Facebook Is Having the Best Day Ever

Facebook CEO Mark Zuckerberg speaks to the TechCrunch Disrupt SF 2012 conference on September 11, 2012 in San Francisco, California.
Happy Zuck. Photo: Max Morse/Getty Images

It took five months, but Facebook finally caught a break.

The social network’s stock is way up today — more than 20 percent as of midday — putting Facebook on track to have its best ever day as a public company. The nominal reason for the gains is that yesterday’s earnings report was better than analysts had expected, with a small loss attributable to all those stock options employees cashed in when their lock-ups ended.

But the gains are really about one thing: mobile advertising. Facebook made $153 million from selling advertisements for its mobile apps last quarter, a figure that represents 14 percent of all its advertising revenue. And while those ads will clog your timeline, they represent a sign that Facebook is coming close to solving its biggest problem.

Why is mobile advertising so important for Facebook? Because it’s a no-brainer. Facebook has more mobile users than any other social network by a huge multiple (604 million at last count), but has been slow in advertising to those users. Facebook games are drying up — Zynga, which produces FarmVille and has been the most popular game developer on Facebook, is laying off employees as its popularity plummets — and desktop use of Facebook is poised to keep falling as more people ditch their desktops for iPad Minis.

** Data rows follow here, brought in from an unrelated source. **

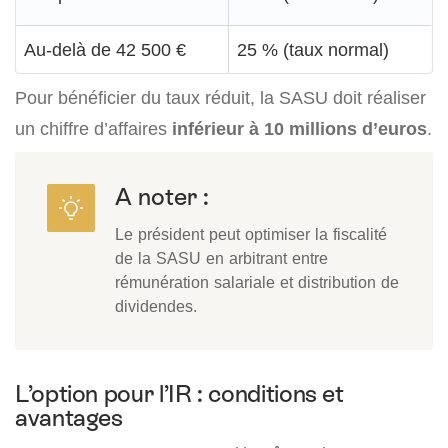
Au-delà de 42 500 €
25 % (taux normal)
Pour bénéficier du taux réduit, la SASU doit réaliser
un chiffre d’affaires
inférieur à 10 millions d’euros
.
A noter :
Le président peut optimiser la fiscalité
de la SASU en arbitrant entre
rémunération salariale et distribution de
dividendes.
L’option pour l’IR : conditions et
avantages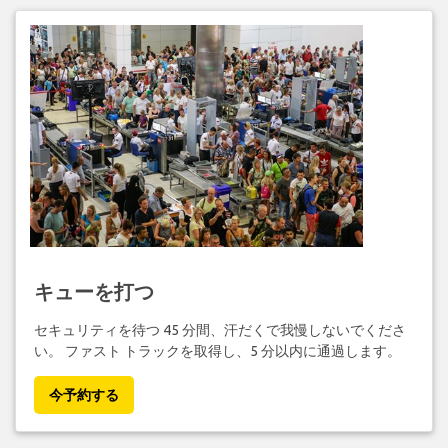
キューを打つ
セキュリティを待つ 45 分間、汗だくで我慢しないでくださ
い。 ファスト トラックを取得し、5 分以内に通過します。
今予約する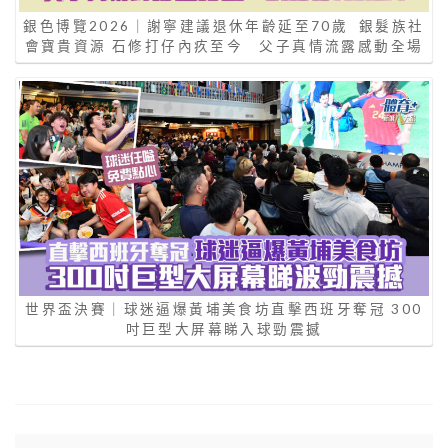
銀色博覽2026｜謝寧建議退休年齡延至70歲 銀髮族社
會寶貴資源 石修打仔內疚至今 父子真情流露感動全場
世界盃決賽｜球迷逼爆黃埔美食坊直擊西班牙奪冠 300
吋巨型大屏幕睇入球勁震撼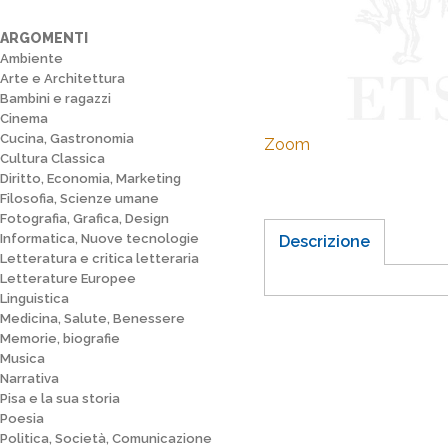
ARGOMENTI
Ambiente
Arte e Architettura
Bambini e ragazzi
Cinema
Cucina, Gastronomia
Zoom
Cultura Classica
Diritto, Economia, Marketing
Filosofia, Scienze umane
Fotografia, Grafica, Design
Informatica, Nuove tecnologie
Descrizione
Letteratura e critica letteraria
Letterature Europee
Linguistica
Medicina, Salute, Benessere
Memorie, biografie
Musica
Narrativa
Pisa e la sua storia
Poesia
Politica, Società, Comunicazione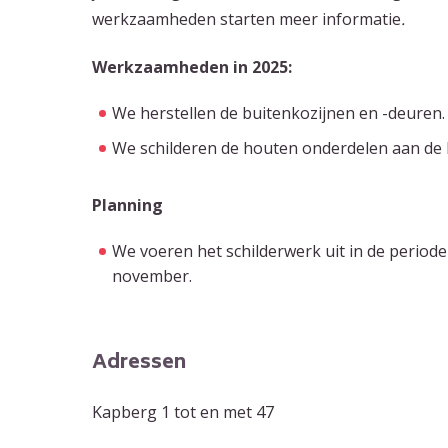
werkzaamheden starten meer informatie
.
Werkzaamheden in 2025:
We herstellen de buitenkozijnen en -deuren.
We schilderen de houten onderdelen aan de b
Planning
We voeren het schilderwerk uit in de period
november.
Adressen
Kapberg 1 tot en met 47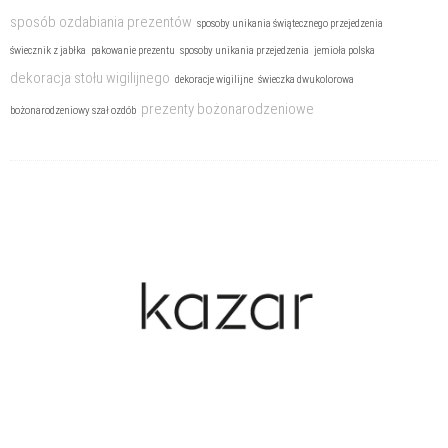
sposób ozdabiania prezentów
sposoby unikania świątecznego przejedzenia
świecznik z jabłka
pakowanie prezentu
sposoby unikania przejedzenia
jemioła polska
dekoracja stołu wigilijnego
dekoracje wigilijne
świeczka dwukolorowa
prezenty bożonarodzeniowe
bożonarodzeniowy szał ozdób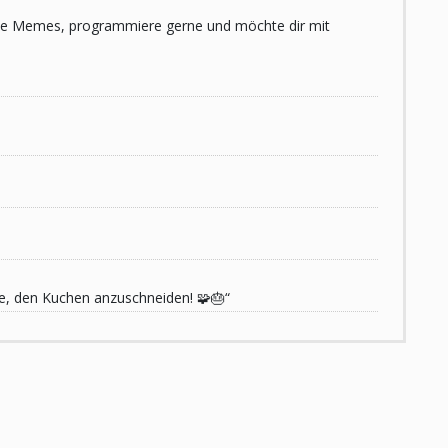
 liebe Memes, programmiere gerne und möchte dir mit
de, den Kuchen anzuschneiden! 🧩🎂“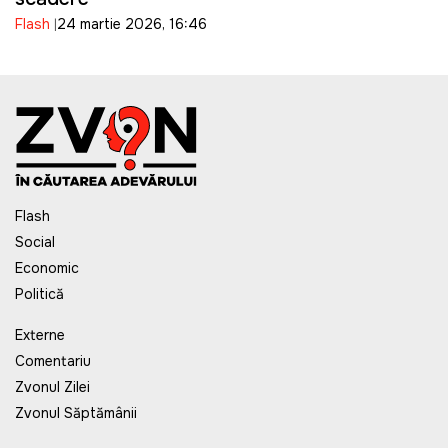
Flash
24 martie 2026, 16:46
Flash
Social
Economic
Politică
Externe
Comentariu
Zvonul Zilei
Zvonul Săptămânii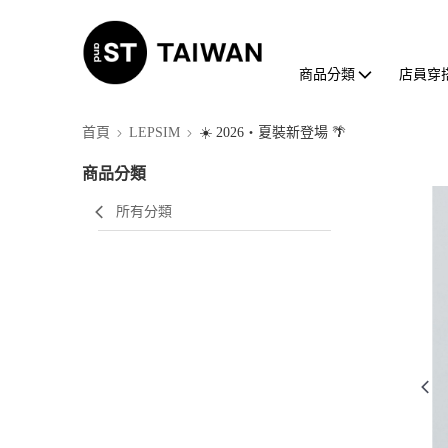
商品分類
店員穿
首頁
LEPSIM
☀️ 2026・夏裝新登場 🌴
商品分類
所有分類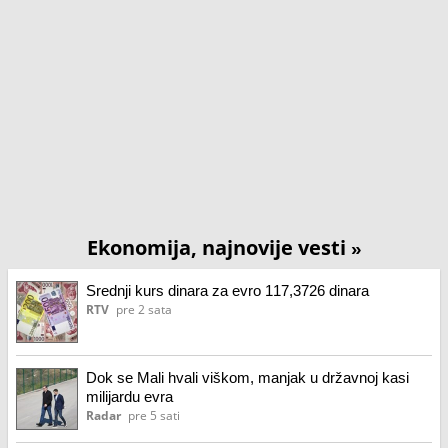
Ekonomija, najnovije vesti
»
Srednji kurs dinara za evro 117,3726 dinara
RTV
pre 2 sata
Dok se Mali hvali viškom, manjak u državnoj kasi
milijardu evra
Radar
pre 5 sati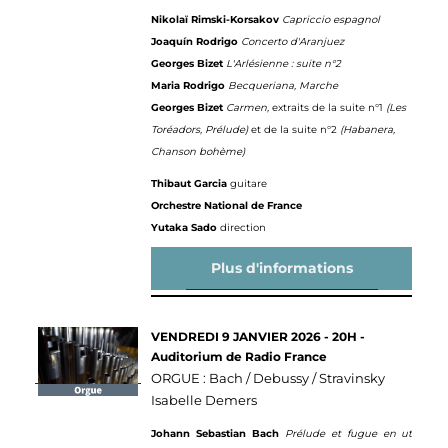
Nikolaï Rimski-Korsakov
Capriccio espagnol
Joaquín Rodrigo
Concerto d'Aranjuez
Georges Bizet
L'Arlésienne : suite n°2
Maria Rodrigo
Becqueriana, Marche
Georges Bizet
Carmen,
extraits de la suite n°1
(Les
Toréadors, Prélude)
et de la suite n°2
(Habanera,
Chanson bohème)
Thibaut Garcia
guitare
Orchestre National de France
Yutaka Sado
direction
Plus d'informations
VENDREDI 9 JANVIER 2026 - 20H -
Auditorium de Radio France
ORGUE : Bach / Debussy / Stravinsky
Isabelle Demers
Johann Sebastian Bach
Prélude et fugue en ut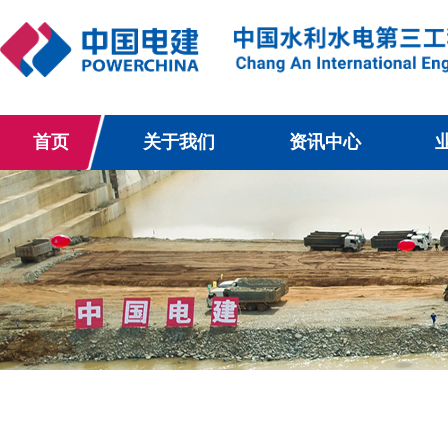
首页
关于我们
资讯中心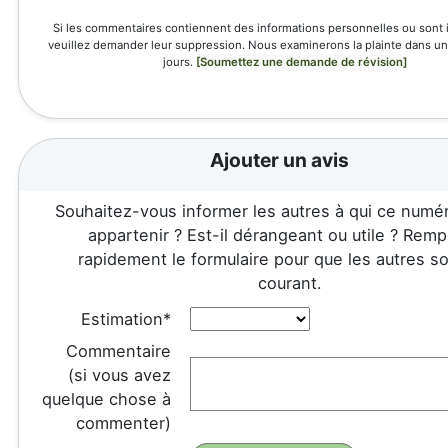
Si les commentaires contiennent des informations personnelles ou sont 
veuillez demander leur suppression. Nous examinerons la plainte dans un 
jours.
[Soumettez une demande de révision]
Ajouter un avis
Souhaitez-vous informer les autres à qui ce numér
appartenir ? Est-il dérangeant ou utile ? Remp
rapidement le formulaire pour que les autres so
courant.
Estimation*
Commentaire
(si vous avez
quelque chose à
commenter)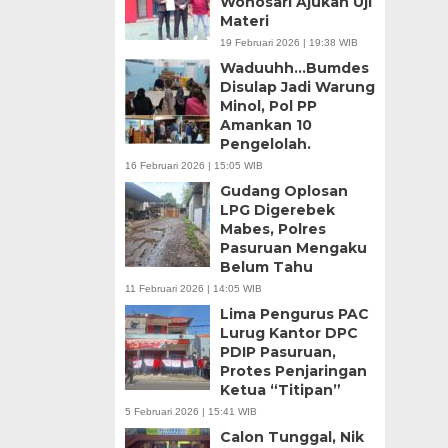
Wonosari Ajukan Uji
Materi
19 Februari 2026 | 19:38 WIB
Waduuhh…Bumdes
Disulap Jadi Warung
Minol, Pol PP
Amankan 10
Pengelolah.
16 Februari 2026 | 15:05 WIB
Gudang Oplosan
LPG Digerebek
Mabes, Polres
Pasuruan Mengaku
Belum Tahu
11 Februari 2026 | 14:05 WIB
Lima Pengurus PAC
Lurug Kantor DPC
PDIP Pasuruan,
Protes Penjaringan
Ketua “Titipan”
5 Februari 2026 | 15:41 WIB
Calon Tunggal, Nik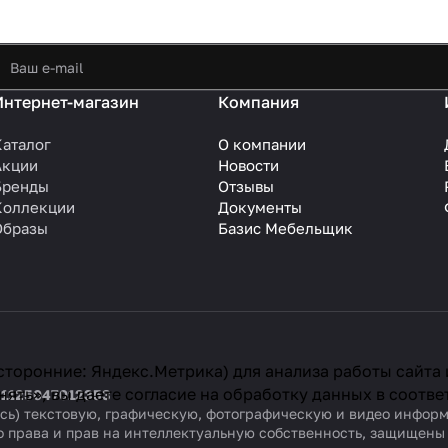
Интернет-магазин
Компания
Каталог
О компании
Акции
Новости
Бренды
Отзывы
Коллекции
Документы
Образы
Базис Мебельщик
сторонние: Яндекс.Метрика) для анализа работы сайта
ять», вы даете согласие на обработку данных в соотве
 1125047012353
ваясь) текстовую, графическую, фотографическую и видео инфо
о права и прав на интеллектуальную собственность, защищен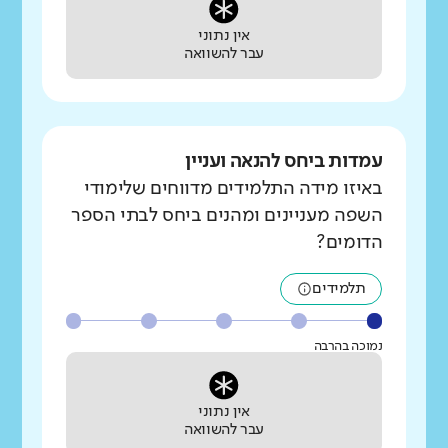
אין נתוני
עבר להשוואה
עמדות ביחס להנאה ועניין
באיזו מידה התלמידים מדווחים שלימודי
השפה מעניינים ומהנים ביחס לבתי הספר
הדומים?
תלמידים
נמוכה בהרבה
אין נתוני
עבר להשוואה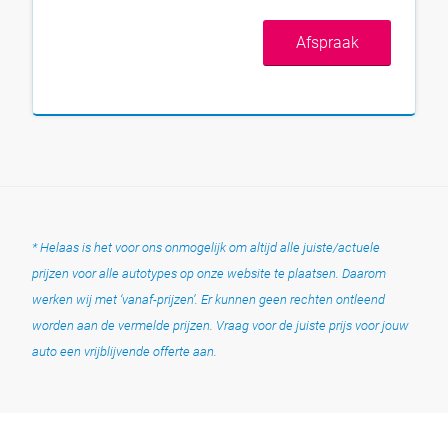
Afspraak
* Helaas is het voor ons onmogelijk om altijd alle juiste/actuele
prijzen voor alle autotypes op onze website te plaatsen. Daarom
werken wij met ‘vanaf-prijzen’. Er kunnen geen rechten ontleend
worden aan de vermelde prijzen. Vraag voor de juiste prijs voor jouw
auto een vrijblijvende offerte aan.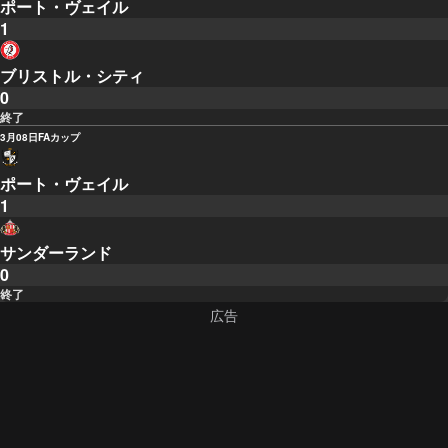
ポート・ヴェイル
1
ブリストル・シティ
0
終了
3月08日
FAカップ
ポート・ヴェイル
1
サンダーランド
0
終了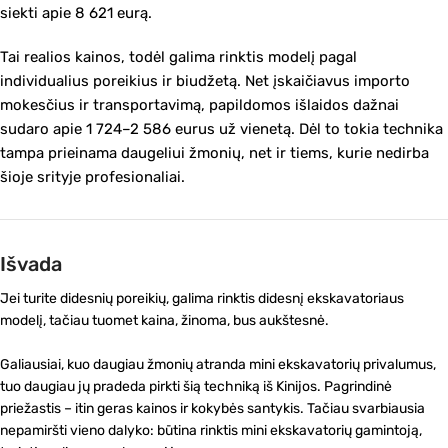
siekti apie 8 621 eurą.
Tai realios kainos, todėl galima rinktis modelį pagal
individualius poreikius ir biudžetą. Net įskaičiavus importo
mokesčius ir transportavimą, papildomos išlaidos dažnai
sudaro apie 1 724–2 586 eurus už vienetą. Dėl to tokia technika
tampa prieinama daugeliui žmonių, net ir tiems, kurie nedirba
šioje srityje profesionaliai.
Išvada
Jei turite didesnių poreikių, galima rinktis didesnį ekskavatoriaus
modelį, tačiau tuomet kaina, žinoma, bus aukštesnė.
Galiausiai, kuo daugiau žmonių atranda mini ekskavatorių privalumus,
tuo daugiau jų pradeda pirkti šią techniką iš Kinijos. Pagrindinė
priežastis – itin geras kainos ir kokybės santykis. Tačiau svarbiausia
nepamiršti vieno dalyko: būtina rinktis mini ekskavatorių gamintoją,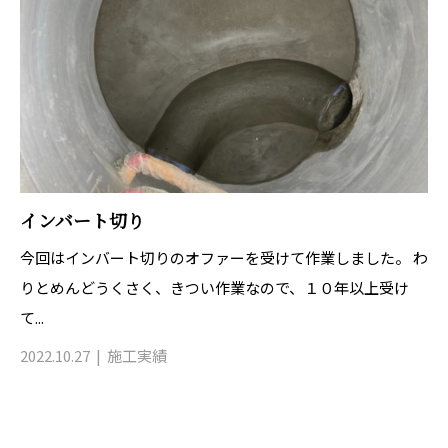
インバート切り
今回はインバート切りのオファーを受けて作業しました。 わ
りとめんどうくさく、きつい作業なので、１０年以上受け
て...
2022.10.27
施工実績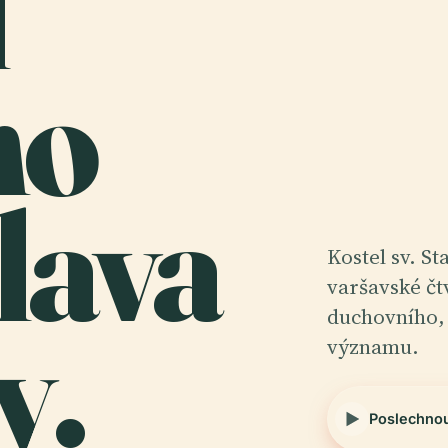
l
ho
lava
Kostel sv. St
varšavské čt
y.
duchovního, 
významu.
Poslechno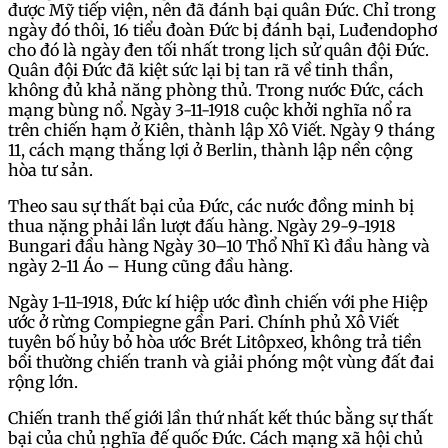
được Mỹ tiếp viện, nên đã đánh bại quân Đức. Chỉ trong
ngày đó thôi, 16 tiểu đoàn Đức bị đánh bại, Luđendophơ
cho đó là ngày đen tối nhất trong lịch sử quân đội Đức.
Quân đội Đức đã kiệt sức lại bị tan rã về tinh thần,
không đủ khả năng phòng thủ. Trong nước Đức, cách
mạng bùng nổ. Ngày 3-11-1918 cuộc khởi nghĩa nổ ra
trên chiến hạm ở Kiên, thành lập Xô Viết. Ngày 9 tháng
11, cách mạng thắng lợi ở Berlin, thành lập nền cộng
hòa tư sản.
Theo sau sự thất bại của Đức, các nước đồng minh bị
thua nặng phải lần lượt đấu hàng. Ngày 29-9-1918
Bungari đầu hàng Ngày 30–10 Thổ Nhĩ Kì đầu hàng và
ngày 2-11 Áo – Hung cũng đầu hàng.
Ngày 1-11-1918, Đức kí hiệp ước đình chiến với phe Hiệp
ước ở rừng Compiegne gần Pari. Chính phủ Xô Viết
tuyên bố hủy bỏ hòa ước Brét Litôpxeơ, không trả tiền
bồi thường chiến tranh và giải phóng một vùng đất đai
rộng lớn.
Chiến tranh thế giới lần thứ nhất kết thúc bằng sự thất
bại của chủ nghĩa đế quốc Đức. Cách mạng xã hội chủ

Some are still skeptical that Zuckerberg’s mobile-first plan will work. “Can Facebook really keep jamming ads on a page without upsetting its users?” analyst Jordan Rohan asked the WSJ. But Facebook has no other options. Phones and tablets are already the de facto devices for accessing social networks among a certain user base, and as that trend expands, mobile ads need to be profitable for Facebook to avoid going the way of Zynga.

Facebook’s onetime private valuation of more than $100 billion was, in some ways, predicated solely on the idea that it would figure out how to make mobile work. But the botched IPO created a confidence problem: If investors couldn’t trust Facebook CFO David Ebersman to run a smooth offering, how could they trust Facebook’s ad team to build a steady mobile revenue stream?

Today, the ad team has shown that it can deliver the goods. And with the stock still trading above $23, you can practically hear the sighs of relief in Menlo Park from Manhattan.